Prof. Courtin shares some of his thoughts about HealthFerm.
Why focus on fermentation as a means of attaining more sustainable diets?
Courtin: When considering a sustainable diet, we automatically look at replacing part of our animal-based foods with plant-based foods. But plant biomass is often less functional and more recalcitrant than animal-based materials. Look for example at the whipping behavior of egg proteins or the availability of iron. Getting more out of plant fiber through fermentation is also a point of attention. In short, we believe that fermentation can help us functionalize plant materials and make it more nutritious.
Fermented foods have been around a long time. Why do you think now is the time to leverage their benefits?
Courtin: Societies are increasingly interested in fermented foods for a large number of reasons. We want to leverage that. From a scientific point of view, state-of-the-art omics-technologies coupled with bioinformatics allow us to look in depth into food microbiomes better than ever before and use them in a targeted way to functionalize plant materials. In addition, they also allow performing human intervention trials and doing relevant analyses to understand if and how fermented foods can improve human health, focusing on the gut microbiome and cardiometabolic health.
Looking ahead, what is your greatest hope for the project?

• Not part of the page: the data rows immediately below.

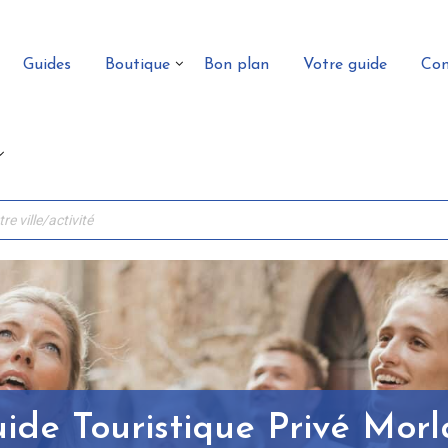
Guides
Boutique
Bon plan
Votre guide
Con
ide Touristique Privé Morl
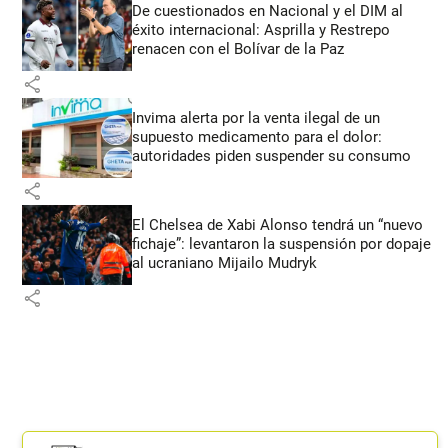
De cuestionados en Nacional y el DIM al
éxito internacional: Asprilla y Restrepo
renacen con el Bolívar de la Paz
share
Invima alerta por la venta ilegal de un
supuesto medicamento para el dolor:
autoridades piden suspender su consumo
share
El Chelsea de Xabi Alonso tendrá un “nuevo
fichaje”: levantaron la suspensión por dopaje
al ucraniano Mijailo Mudryk
share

Courtin: I hope we can come to a rational design of new fermentation processes and products for the crops we target (faba bean, yellow pea, wheat, oats), using microbial resources we mobilize in collaboration with citizens and companies through community science projects. I also hope we get clear results and mechanistic insights from the intervention trials on the effects of consuming fermented foods and diets.
ISAPP is represented on the HealthFerm Stakeholder Board, which convened its first meeting January 20, 2023.